___ Records to process

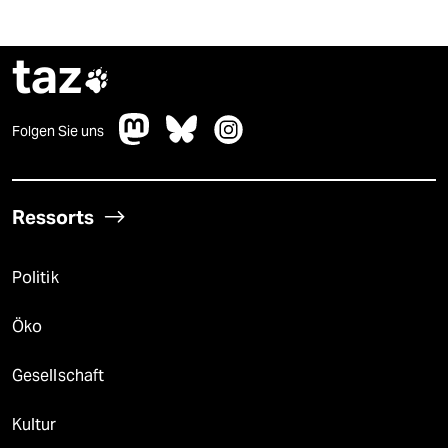
taz

Folgen Sie uns
Ressorts
Politik
Öko
Gesellschaft
Kultur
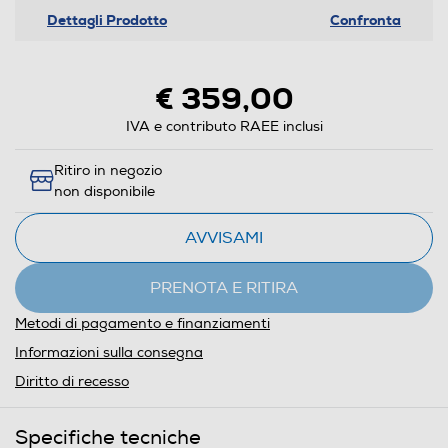
Dettagli Prodotto
Confronta
€ 359,00
IVA e contributo RAEE inclusi
Ritiro in negozio
non disponibile
AVVISAMI
PRENOTA E RITIRA
Metodi di pagamento e finanziamenti
Informazioni sulla consegna
Diritto di recesso
Specifiche tecniche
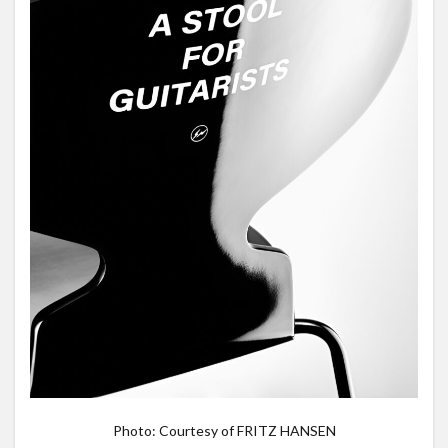
Photo: Courtesy of FRITZ HANSEN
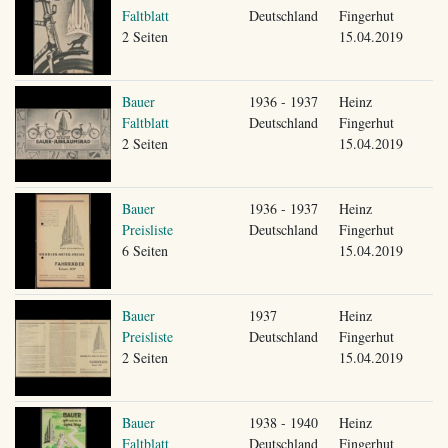
Faltblatt
Deutschland
Fingerhut
2 Seiten
15.04.2019
Bauer
1936 - 1937
Heinz
Faltblatt
Deutschland
Fingerhut
2 Seiten
15.04.2019
Bauer
1936 - 1937
Heinz
Preisliste
Deutschland
Fingerhut
6 Seiten
15.04.2019
Bauer
1937
Heinz
Preisliste
Deutschland
Fingerhut
2 Seiten
15.04.2019
Bauer
1938 - 1940
Heinz
Faltblatt
Deutschland
Fingerhut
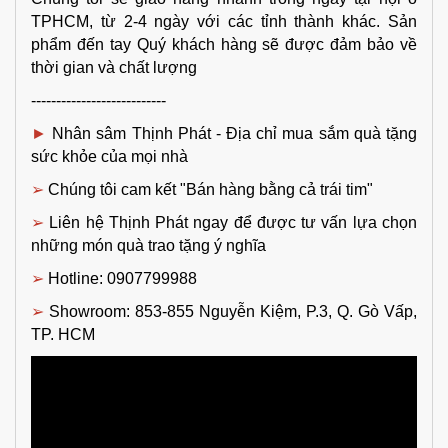
TPHCM, từ 2-4 ngày với các tỉnh thành khác. Sản 
phẩm đến tay Quý khách hàng sẽ được đảm bảo về 
thời gian và chất lượng
---------------------------
► 
Nhân sâm Thịnh Phát - Địa chỉ mua sắm 
quà tặng 
sức khỏe
của mọi nhà
➢ 
Chúng tôi cam kết "Bán hàng bằng cả trái tim"
➢ 
Liên hệ Thịnh Phát ngay để được tư vấn lựa chọn 
những món quà trao tặng ý nghĩa
➢ 
Hotline: 0907799988
➢ 
Showroom: 853-855 Nguyễn Kiệm, P.3, Q. Gò Vấp, 
TP. HCM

______

**What you should do:** What is needed is every entry written out word for word, with no pictures.

**Written reply:**
taz

Folgen Sie uns
Ressorts
Politik
Öko
Gesellschaft
Kultur
Dettagli Prodotto
Confronta
€ 359,00
IVA e contributo RAEE inclusi
Ritiro in negozio
non disponibile
AVVISAMI
PRENOTA E RITIRA
Metodi di pagamento e finanziamenti
Informazioni sulla consegna
Diritto di recesso
Specifiche tecniche
Photo: Courtesy of FRITZ HANSEN
Faltblatt
Deutschland
Fingerhut
2 Seiten
15.04.2019
Bauer
1936 - 1937
Heinz
Faltblatt
Deutschland
Fingerhut
2 Seiten
15.04.2019
Bauer
1936 - 1937
Heinz
Preisliste
Deutschland
Fingerhut
6 Seiten
15.04.2019
Bauer
1937
Heinz
Preisliste
Deutschland
Fingerhut
2 Seiten
15.04.2019
Bauer
1938 - 1940
Heinz
Faltblatt
Deutschland
Fingerhut
TPHCM, từ 2-4 ngày với các tỉnh thành khác. Sản 
phẩm đến tay Quý khách hàng sẽ được đảm bảo về 
thời gian và chất lượng
---------------------------
► 
Nhân sâm Thịnh Phát - Địa chỉ mua sắm 
quà tặng 
sức khỏe
của mọi nhà
➢ 
Chúng tôi cam kết "Bán hàng bằng cả trái tim"
➢ 
Liên hệ Thịnh Phát ngay để được tư vấn lựa chọn 
những món quà trao tặng ý nghĩa
➢ 
Hotline: 0907799988
➢ 
Showroom: 853-855 Nguyễn Kiệm, P.3, Q. Gò Vấp, 
TP. HCM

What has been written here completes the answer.